Researchers from the Baylor College of Medicine in Houston and their collaborators have come up with a five-point plan to improve the usability of EHRs in a paper published in JAMA.
"People expected information technology in healthcare to work similar wonders as elsewhere, such as on our phones, so expectations were naturally high when electronic health records were implemented nationally. But healthcare is much more complex, and usability and safety challenges have emerged," said senior author Hardeep Singh, MD.
The paper is based on lessons from 10 years of initiatives to make EHRs easier to use.
The five-point plan:
1. Develop a national database of usability and safety issues. A national reporting system should be created to monitor and improve EHR usability and safety, the researchers said. If clinicians and patients can easily report issues in a database, there will be more transparency in patient records. Additionally, database analysis could identify common unsafe conditions at a national level and inform recommendations to avoid these issues.

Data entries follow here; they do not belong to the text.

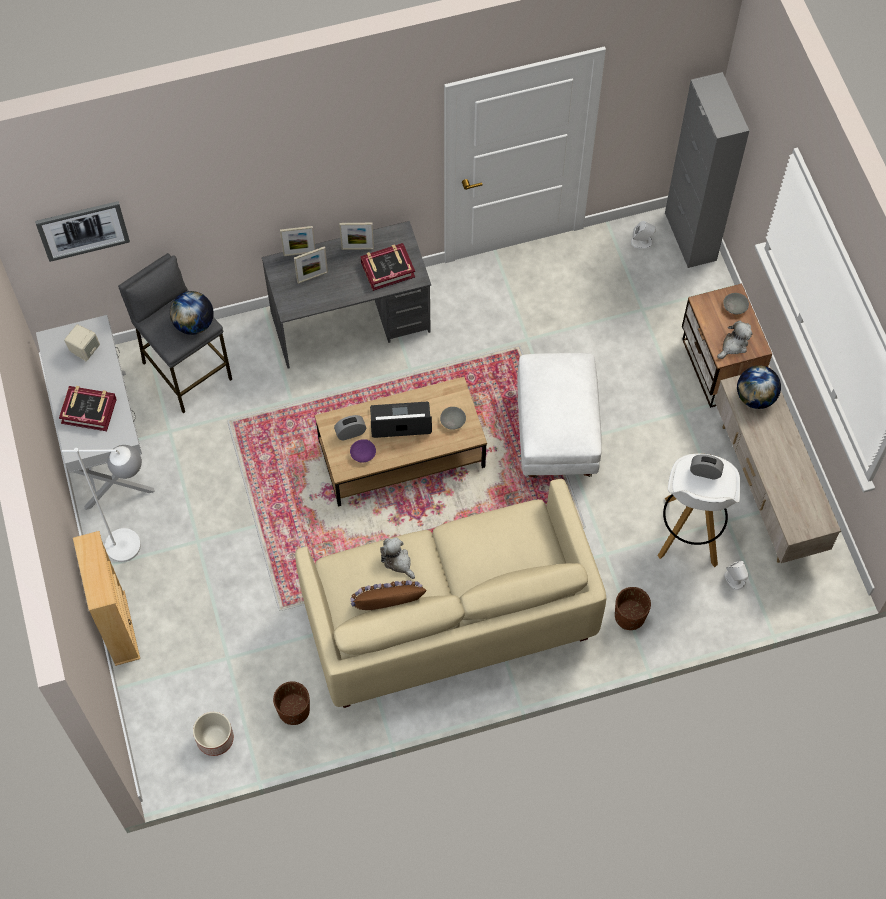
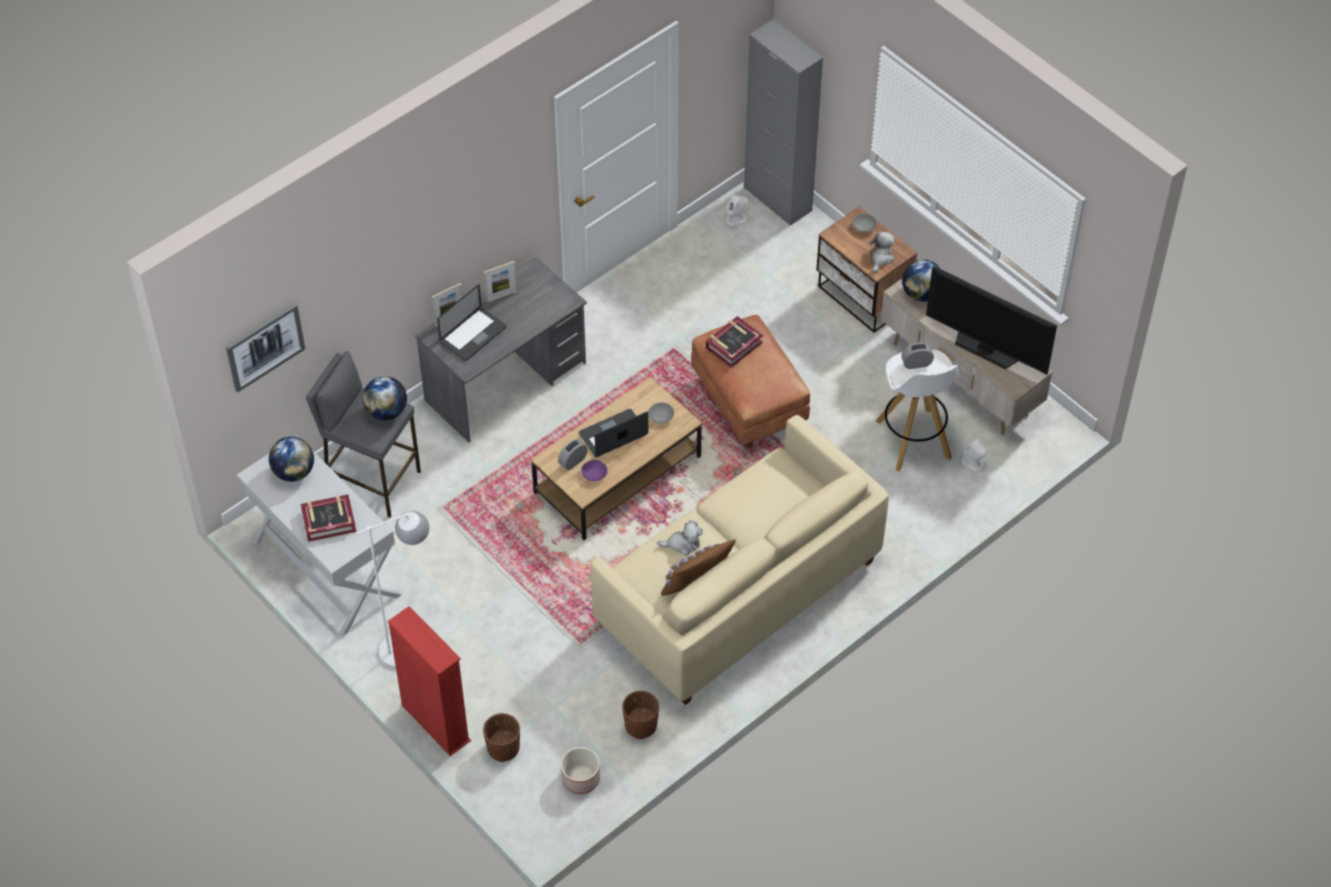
camera: 25 degrees left, 10 degrees down
(85, 350) = (294, 472): beige speaker -> globe
(119, 628) = (435, 723): beige bookcase -> red bookcase
(312, 277) = (473, 335): picture frame -> laptop
(387, 269) = (539, 303): book -> book (733, 345)
(398, 561) = (682, 544): plush toy -> plush toy turned 150 degrees clockwise
(555, 433) = (748, 404): white ottoman -> brown ottoman
(629, 616) = (899, 528): brown planter -> brown planter (503, 748)
(788, 480) = (986, 349): none -> television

2. Create basic design standards. Previous work by Dr. Singh and his colleagues revealed a lack of standards on how to display graphs of diagnostic test results in several EHRs. Healthcare should have design standards for how information is displayed within EHRs, similar to the standards the transportation and aviation industries use, the researchers said.

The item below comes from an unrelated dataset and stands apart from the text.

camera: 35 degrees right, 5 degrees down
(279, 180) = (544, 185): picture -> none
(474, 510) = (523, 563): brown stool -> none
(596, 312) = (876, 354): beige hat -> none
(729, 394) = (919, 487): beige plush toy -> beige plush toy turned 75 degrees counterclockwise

3. Address unintended harms. Since EHR usability issues could come from vendor design and how healthcare organizations implement this design, multiple parties need to collaborate to fix issues through shared responsibility, the researchers said. For example, some vendors may have a clause in their contracts that shields them from liability from software design problems. Policymakers should assess vendor clauses to determine whether they prevent accountability and remove them.

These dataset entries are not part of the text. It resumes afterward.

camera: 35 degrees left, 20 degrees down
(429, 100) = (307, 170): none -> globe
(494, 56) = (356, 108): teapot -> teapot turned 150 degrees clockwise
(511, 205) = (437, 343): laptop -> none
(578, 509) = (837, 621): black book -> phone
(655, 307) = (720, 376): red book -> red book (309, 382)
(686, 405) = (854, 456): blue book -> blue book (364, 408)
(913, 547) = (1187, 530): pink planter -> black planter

4. Simplify mandated documentation requirements affecting usability. The researchers said some federal documentation requirements have increased clinician workloads and may not be clinically relevant. Policymakers should simplify documentation requirements, and EHR display should be modified to let clinicians focus on patient care.
5. Establish standard usability and safety measures so progress can be tracked. EHRs cannot be compared directly on their usability since there are no standard measures of usability. The researchers suggested these measures be developed and tested to track how different EHRs would work in clinical practice.